# Topic Top N
### Once we have our topics, we want to look at the Top N words for each topic. We also want to expand these words by including their synonyms, hyponyms, hypernyms, meronyms, holonyms & entailments.

In [1]:
import gensim
import json
import nltk

from nltk.corpus import wordnet as wn



In [2]:
# Load LDA model
lda = gensim.models.ldamodel.LdaModel.load('../../data/topic-model/lda/exp4.model')

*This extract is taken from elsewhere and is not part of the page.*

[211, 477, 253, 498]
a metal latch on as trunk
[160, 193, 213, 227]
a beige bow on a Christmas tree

# This creates and returns a dictionary with the topics (1-15) as the keys. The values will be the top N words of each topic.
# Top N words = 30
topic_dict = {'Topic ' + str((i+1)): [token for token, score in lda.show_topic(i, topn=30)] for i in range(0, lda.num_topics)}

In [3]:
def wordnet(list):
    '''
    This function takes in a list of tokens and gets the synonyms, hyponyms, hypernyms, meronyms, holonyms & entailments for each token.
    Duplicates are avoided by using set().
    Returns them as a set.
    '''
    wordnet = set()
    for token in list:
        for synset in wn.synsets(token):
            for lemma in synset.lemmas():
                wordnet.add(lemma.name())
            for hypernym in synset.hypernyms():
                for lemma in hypernym.lemma_names():
                    wordnet.add(lemma)
            for hyponym in synset.hyponyms():
                for lemma in hyponym.lemma_names():
                    wordnet.add(lemma)
            for meronym in synset.part_meronyms():
                for lemma in meronym.lemma_names():
                    wordnet.add(lemma)
            for holonym in synset.part_holonyms():
                for lemma in holonym.lemma_names():
                    wordnet.add(lemma)
            for entailment in synset.entailments():
                for lemma in entailment.lemma_names():
                    wordnet.add(lemma)

    return wordnet 

In [4]:
# Expand the Top N words
expanded_topic_dict = {}
for key,value in topic_dict.items():
    expanded_topic_dict[key] = list(wordnet(value))

In [5]:
# Save the expanded topic dictionary in JSON format
# Serialize data into file:
json.dump(expanded_topic_dict, open("../../data/topic-model/topN/exp4.json", 'w'))